### Polecenie 1
Przedstaw w formie krótkiej listy akapit tekstu zaczynający się od słów „Dokładnie nie pamiętam kto napisał”, zachowując jego główne fakty.

### Tekst
Najlepiej z całego odcinka podobały mi się sceny Hugo i Miles. Wkurzała mnie Kate mam nadzieje że za 2 tygodnie wyślą Ją na tamten Świat w jakimś wielkim BUUM. A i Sayer jak walnął temu kolesiowi też było świetne. Ogólnie taki sobie odcinek 5/10 wg mnie.
Poznaliśmy troche bliżej milesa, ale wg mnie nie wystarczajaco. Ale nic to jeszcze na to przyjdzie czas. Odcinek był niezły, troszke zwolnił, ale to cisza przed burzą, wrócił Faraday, będzie się działo...
Kto by pomyślał, że jest szansa, iż to Hurley będzie ( a raczej był) scenarzystą Imperium Kontratakuje;p
Nie uda mu się wysłać scenariusza bo pewnie było by lepsze. Tak jak powstrzymać globalnego ocieplenia bo Whatever Happened, Happened. Ale mnie troszkę zastanawia że Miles wcześniej nie robił takich min jak w tej restauracji. Chyba że źle pamiętam :)
a gdzie sie podział topic o odc. 13 który był wcześniej ?
nie zdazylem przeczytac calosci
Dokładnie nie pamiętam kto napisał taką teorię : że mamy 3-ciego gracza w serialu (nie jest to Widmor ani Ben), a prawdopodobnie Dharma próbuje powrócić na wyspę. A ludzie z samolotu m.in. Ilana pytająca się "co leży w cieniu statuy" to właśnie ludzie wysłani z D.I. Zgadzam się z tą teorią. A jeszcze po 12-tym odcinku byłem pewny że to ludzie Widmora ;-)

### Polecenie 2
Zamień „elevation (m)” na „altitude (m)” w wierszach wykazu, zaczynając od wiersza z „locality: Dadong Gang, Gangkou, Chongyang.” i kończąc na wierszu z „class: Polypodiopsida”. Podaj tylko te wiersze, bez innych zmian.

### Udostępniony materiał

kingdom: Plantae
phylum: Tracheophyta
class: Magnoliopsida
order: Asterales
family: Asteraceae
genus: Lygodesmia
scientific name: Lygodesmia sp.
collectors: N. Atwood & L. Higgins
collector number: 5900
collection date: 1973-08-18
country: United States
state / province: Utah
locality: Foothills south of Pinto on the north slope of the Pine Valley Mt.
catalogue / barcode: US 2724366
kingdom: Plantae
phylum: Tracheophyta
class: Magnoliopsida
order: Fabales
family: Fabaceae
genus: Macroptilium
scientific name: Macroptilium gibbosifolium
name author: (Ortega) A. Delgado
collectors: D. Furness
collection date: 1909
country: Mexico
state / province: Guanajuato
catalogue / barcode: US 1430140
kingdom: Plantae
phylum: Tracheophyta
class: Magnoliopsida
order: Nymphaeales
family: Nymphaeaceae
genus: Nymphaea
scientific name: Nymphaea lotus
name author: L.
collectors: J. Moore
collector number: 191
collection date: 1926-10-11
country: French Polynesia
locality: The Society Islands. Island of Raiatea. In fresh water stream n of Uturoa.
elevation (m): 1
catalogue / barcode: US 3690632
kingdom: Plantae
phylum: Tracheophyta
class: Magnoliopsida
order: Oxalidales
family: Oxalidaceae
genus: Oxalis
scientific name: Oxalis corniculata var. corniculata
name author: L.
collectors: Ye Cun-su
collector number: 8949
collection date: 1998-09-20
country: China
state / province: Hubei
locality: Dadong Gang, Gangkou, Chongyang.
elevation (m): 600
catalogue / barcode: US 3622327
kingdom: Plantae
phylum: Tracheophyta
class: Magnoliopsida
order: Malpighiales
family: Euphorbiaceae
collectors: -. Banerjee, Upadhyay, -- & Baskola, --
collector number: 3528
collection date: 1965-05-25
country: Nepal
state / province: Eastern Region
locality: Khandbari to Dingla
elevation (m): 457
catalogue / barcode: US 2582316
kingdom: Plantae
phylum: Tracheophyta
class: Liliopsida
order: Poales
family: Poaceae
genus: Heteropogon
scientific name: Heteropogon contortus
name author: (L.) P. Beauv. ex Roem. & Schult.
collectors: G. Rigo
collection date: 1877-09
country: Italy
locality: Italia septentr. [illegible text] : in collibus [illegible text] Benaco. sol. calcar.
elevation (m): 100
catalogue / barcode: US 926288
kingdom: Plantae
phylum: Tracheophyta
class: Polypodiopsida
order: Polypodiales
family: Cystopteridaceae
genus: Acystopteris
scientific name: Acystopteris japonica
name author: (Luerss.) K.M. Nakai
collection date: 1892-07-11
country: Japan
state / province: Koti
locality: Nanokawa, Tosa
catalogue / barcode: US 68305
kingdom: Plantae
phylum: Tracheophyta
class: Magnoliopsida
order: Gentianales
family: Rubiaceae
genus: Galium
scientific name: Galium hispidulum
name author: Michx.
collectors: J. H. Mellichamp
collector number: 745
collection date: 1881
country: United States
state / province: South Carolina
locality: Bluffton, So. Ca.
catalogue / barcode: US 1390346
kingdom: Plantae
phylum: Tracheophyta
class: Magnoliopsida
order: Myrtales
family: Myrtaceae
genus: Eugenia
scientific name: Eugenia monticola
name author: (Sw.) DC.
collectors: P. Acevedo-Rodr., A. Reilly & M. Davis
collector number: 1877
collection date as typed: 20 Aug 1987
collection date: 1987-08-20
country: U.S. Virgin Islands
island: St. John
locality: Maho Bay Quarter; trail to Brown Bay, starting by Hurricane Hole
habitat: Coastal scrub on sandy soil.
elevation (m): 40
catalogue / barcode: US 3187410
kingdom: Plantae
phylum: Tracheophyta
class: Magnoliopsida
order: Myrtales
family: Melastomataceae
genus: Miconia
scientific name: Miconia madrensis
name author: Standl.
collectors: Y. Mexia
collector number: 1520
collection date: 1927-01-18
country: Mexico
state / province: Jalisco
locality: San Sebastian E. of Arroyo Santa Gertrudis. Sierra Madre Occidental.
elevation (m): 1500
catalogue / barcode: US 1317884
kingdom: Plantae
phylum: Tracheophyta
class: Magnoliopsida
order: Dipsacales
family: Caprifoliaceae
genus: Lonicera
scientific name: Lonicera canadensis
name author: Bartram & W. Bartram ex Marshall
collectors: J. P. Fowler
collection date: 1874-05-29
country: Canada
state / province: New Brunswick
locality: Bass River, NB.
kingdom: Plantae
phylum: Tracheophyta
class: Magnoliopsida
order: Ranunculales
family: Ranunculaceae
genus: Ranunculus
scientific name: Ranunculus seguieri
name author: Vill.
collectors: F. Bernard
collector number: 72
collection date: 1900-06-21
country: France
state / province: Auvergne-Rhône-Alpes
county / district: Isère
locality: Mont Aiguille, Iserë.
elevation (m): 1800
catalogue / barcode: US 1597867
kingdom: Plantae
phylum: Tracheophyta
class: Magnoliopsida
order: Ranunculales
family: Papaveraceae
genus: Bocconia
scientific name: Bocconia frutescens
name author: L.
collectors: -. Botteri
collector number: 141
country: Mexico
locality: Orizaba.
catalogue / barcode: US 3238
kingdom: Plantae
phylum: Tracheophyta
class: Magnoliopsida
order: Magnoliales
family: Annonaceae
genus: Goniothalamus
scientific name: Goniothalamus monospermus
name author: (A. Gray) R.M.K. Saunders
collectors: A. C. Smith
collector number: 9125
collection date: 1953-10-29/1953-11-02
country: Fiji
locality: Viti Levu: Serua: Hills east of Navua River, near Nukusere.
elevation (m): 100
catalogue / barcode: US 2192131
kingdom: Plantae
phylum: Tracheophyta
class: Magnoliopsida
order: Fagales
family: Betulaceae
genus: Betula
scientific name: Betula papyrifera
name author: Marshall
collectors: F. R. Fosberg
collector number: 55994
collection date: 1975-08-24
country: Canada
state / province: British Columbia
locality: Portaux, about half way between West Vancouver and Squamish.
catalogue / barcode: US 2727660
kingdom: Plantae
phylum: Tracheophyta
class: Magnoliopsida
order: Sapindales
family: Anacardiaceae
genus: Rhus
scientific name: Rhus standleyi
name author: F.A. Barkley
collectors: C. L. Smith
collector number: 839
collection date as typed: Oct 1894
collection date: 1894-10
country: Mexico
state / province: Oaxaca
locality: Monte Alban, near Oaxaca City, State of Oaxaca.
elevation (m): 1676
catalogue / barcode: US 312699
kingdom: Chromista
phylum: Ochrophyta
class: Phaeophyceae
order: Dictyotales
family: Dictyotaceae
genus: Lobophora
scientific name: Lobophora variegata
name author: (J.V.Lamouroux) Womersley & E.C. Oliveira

### Odpowiedź 1
- Teoria o nieustalonym autorstwie: w serialu jest trzeci gracz, inny niż Widmor i Ben.
- Prawdopodobnie to Dharma próbuje powrócić na wyspę.
- Ludzie z samolotu, m.in. Ilana pytająca „co leży w cieniu statuy”, to ludzie wysłani z D.I.
- Zgoda z tą teorią, mimo wcześniejszego przekonania (po 12. odcinku), że to ludzie Widmora.

### Odpowiedź 2
locality: Dadong Gang, Gangkou, Chongyang.
altitude (m): 600
catalogue / barcode: US 3622327
kingdom: Plantae
phylum: Tracheophyta
class: Magnoliopsida
order: Malpighiales
family: Euphorbiaceae
collectors: -. Banerjee, Upadhyay, -- & Baskola, --
collector number: 3528
collection date: 1965-05-25
country: Nepal
state / province: Eastern Region
locality: Khandbari to Dingla
altitude (m): 457
catalogue / barcode: US 2582316
kingdom: Plantae
phylum: Tracheophyta
class: Liliopsida
order: Poales
family: Poaceae
genus: Heteropogon
scientific name: Heteropogon contortus
name author: (L.) P. Beauv. ex Roem. & Schult.
collectors: G. Rigo
collection date: 1877-09
country: Italy
locality: Italia septentr. [illegible text] : in collibus [illegible text] Benaco. sol. calcar.
altitude (m): 100
catalogue / barcode: US 926288
kingdom: Plantae
phylum: Tracheophyta
class: Polypodiopsida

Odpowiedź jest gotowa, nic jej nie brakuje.